Dear o dear. I should have known this would turn into a Civil War debate. Oh well. The fact of the matter is, I love this film. I am not racist, nor have I ever been. I simply like this for the piece of art that it is.

There were alot of people back then who felt slavery was a horrible thing. I imagine if I lived back then, I would feel strongly on this notion. But of course, I can't know for sure. Despite what some might say, things were much too different for us to even begin to understand what people thought back then. Situations were too different.

There were many people who saw slavery for what it really was. Most of them joined the union. It was the right thing to do. However, what people must understand is that it was only one of the issues. Northerners were invading the south. Now perhaps nowadays, people's homes aren't as important to them as they were back then. During the Civil War, people's homes were part of who they were. They chose to defend those homes.
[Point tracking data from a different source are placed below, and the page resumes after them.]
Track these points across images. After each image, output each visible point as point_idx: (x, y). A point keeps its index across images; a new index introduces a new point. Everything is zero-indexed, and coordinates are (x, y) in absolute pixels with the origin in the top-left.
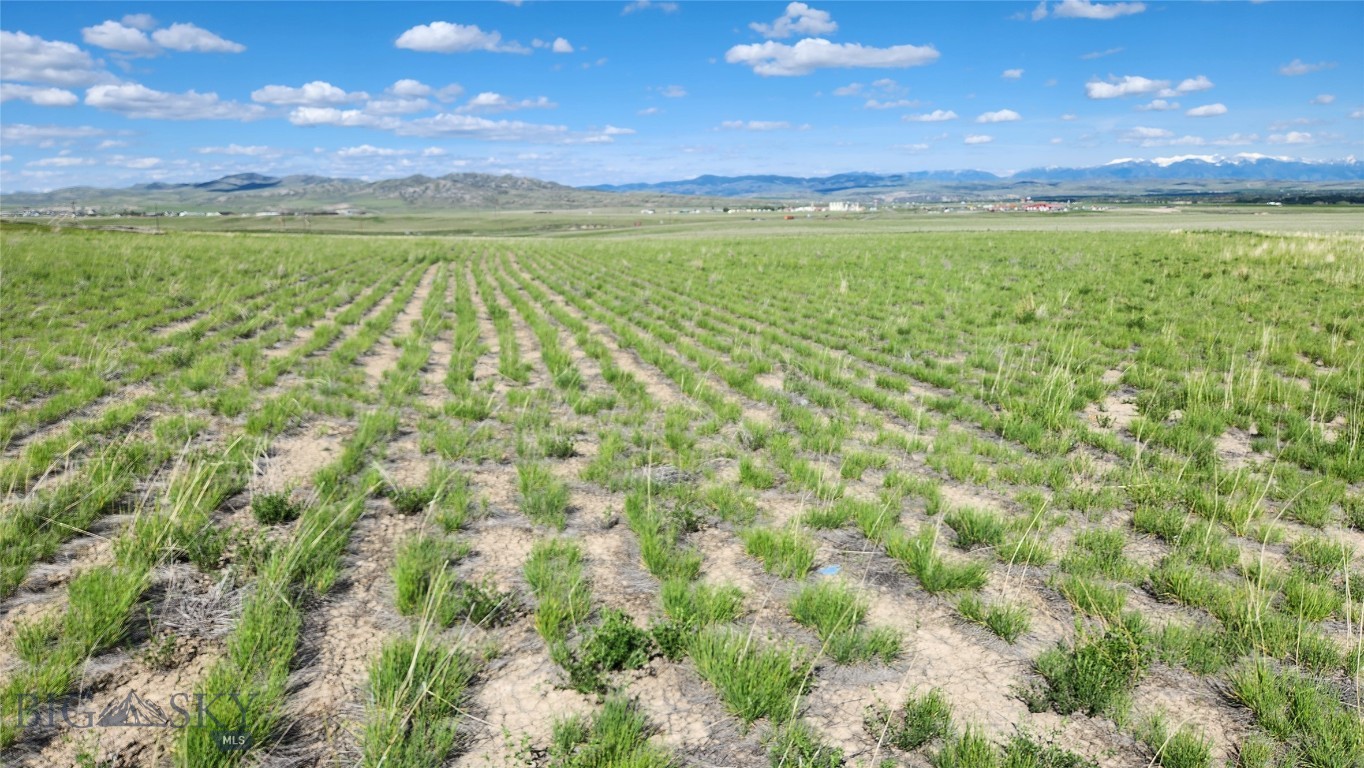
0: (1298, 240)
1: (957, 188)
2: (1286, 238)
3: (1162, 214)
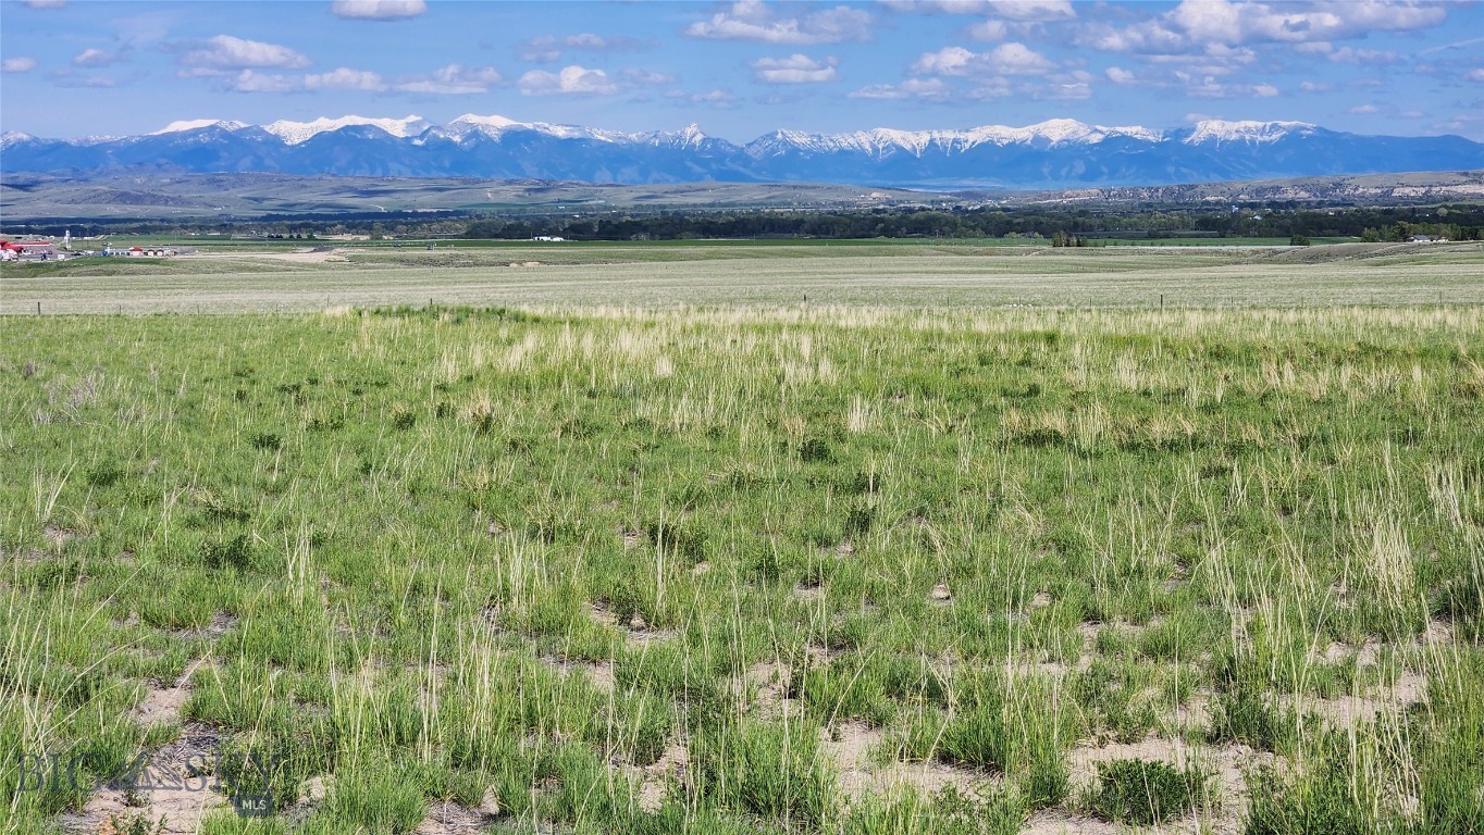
0: (602, 329)
2: (574, 322)
3: (303, 266)
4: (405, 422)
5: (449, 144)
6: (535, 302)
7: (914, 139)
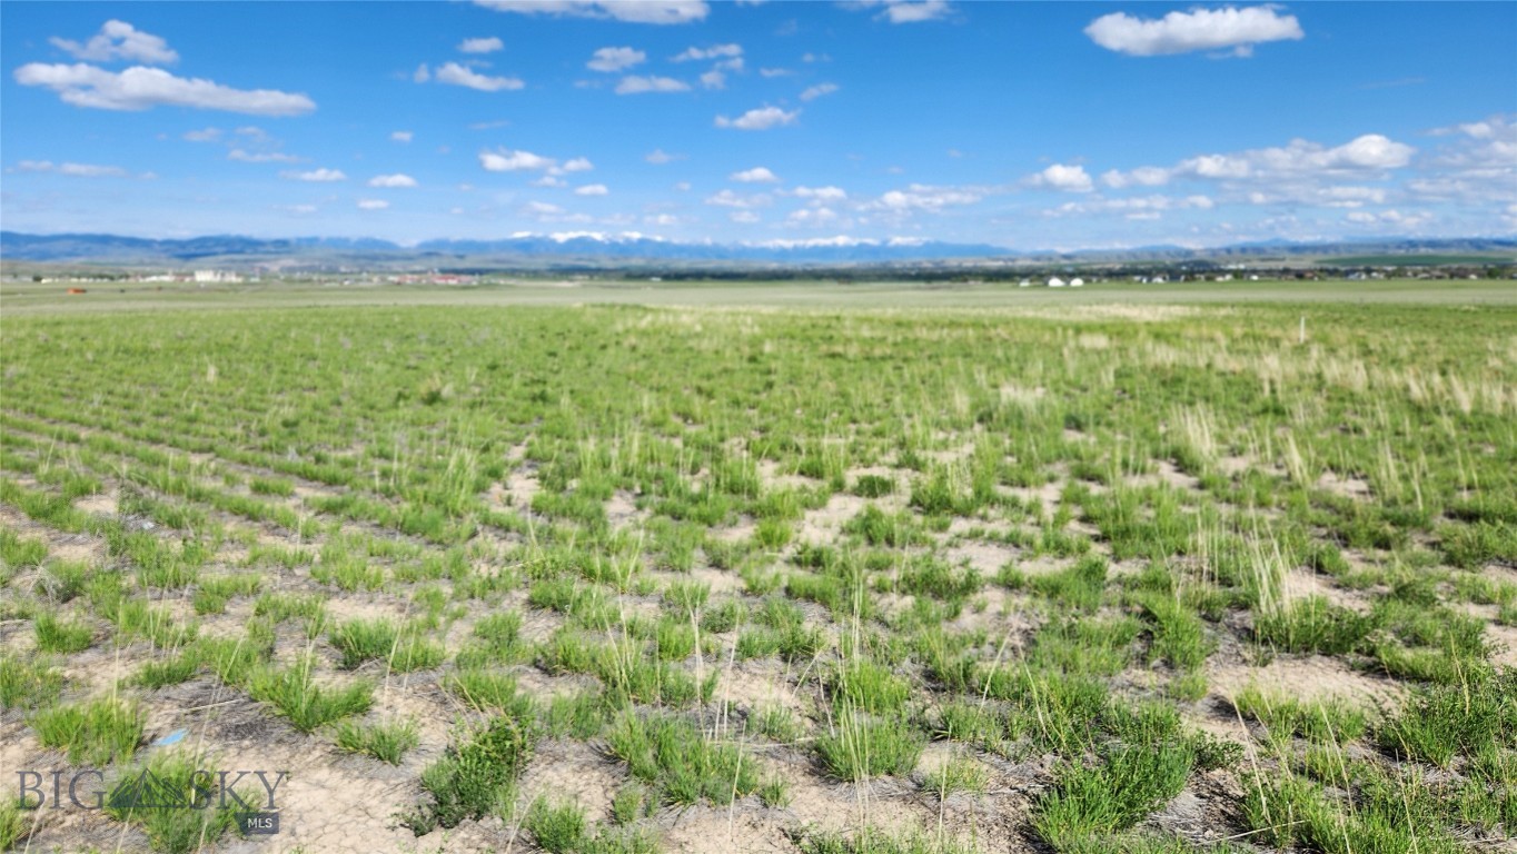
1: (355, 258)
5: (618, 243)
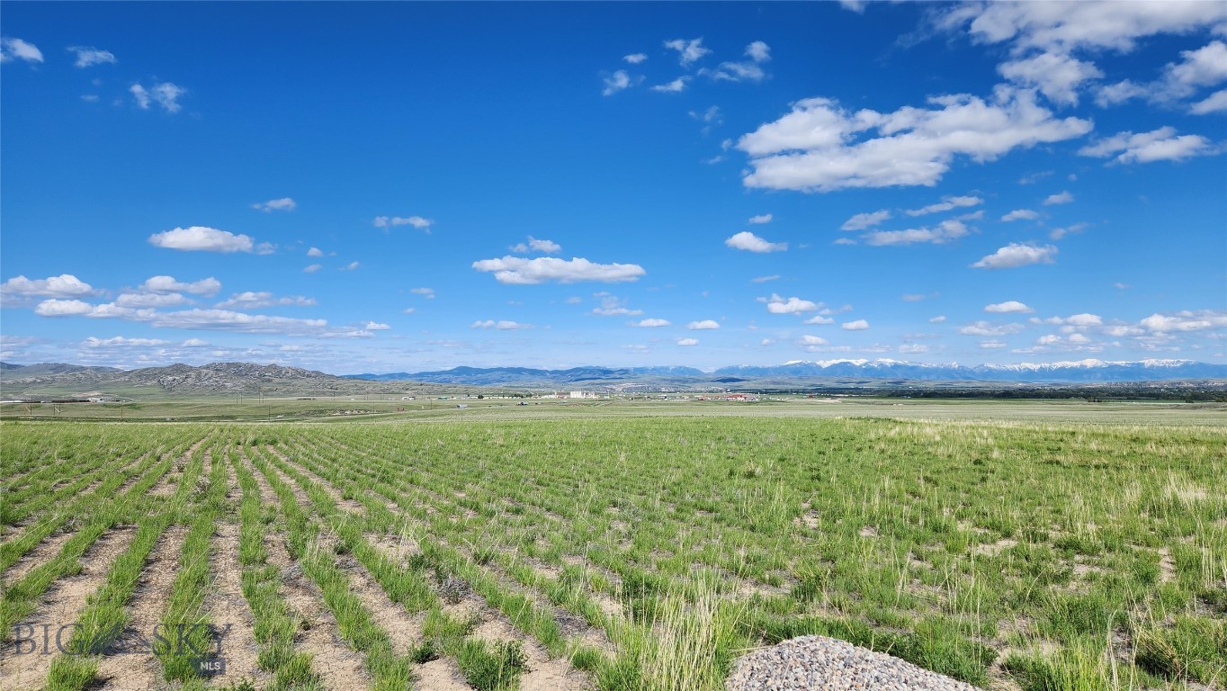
1: (672, 381)
3: (828, 404)
4: (859, 450)
5: (873, 368)
6: (900, 417)
7: (1035, 367)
Just because I understand their cause, does not mean I condone it.

I find this film interesting because it shows the war from a different point of view than we're used to. It's not an evil film. An "evil" film all about the South would not have the conversation that takes place between Lawrence and Tom Chamberlain about the wrongness of slavery.

Though I might be criticized for comparing history to fiction, I'll do it anyway. I find movies about the South during the Civil War interesting, just for the same reason I like Magneto in X-Men. He's wrong. I know he's wrong. I know he's not doing the right thing. But he doesn't. He believes he's right. I can't help but watch in awe.

That's it. I've spoken my opinion on the subject. Now the movie:

EXCELLENT!!!! Better than in the theater; the 5.1 digital sound mix was amazing. I can't wait for the eventual director's cut.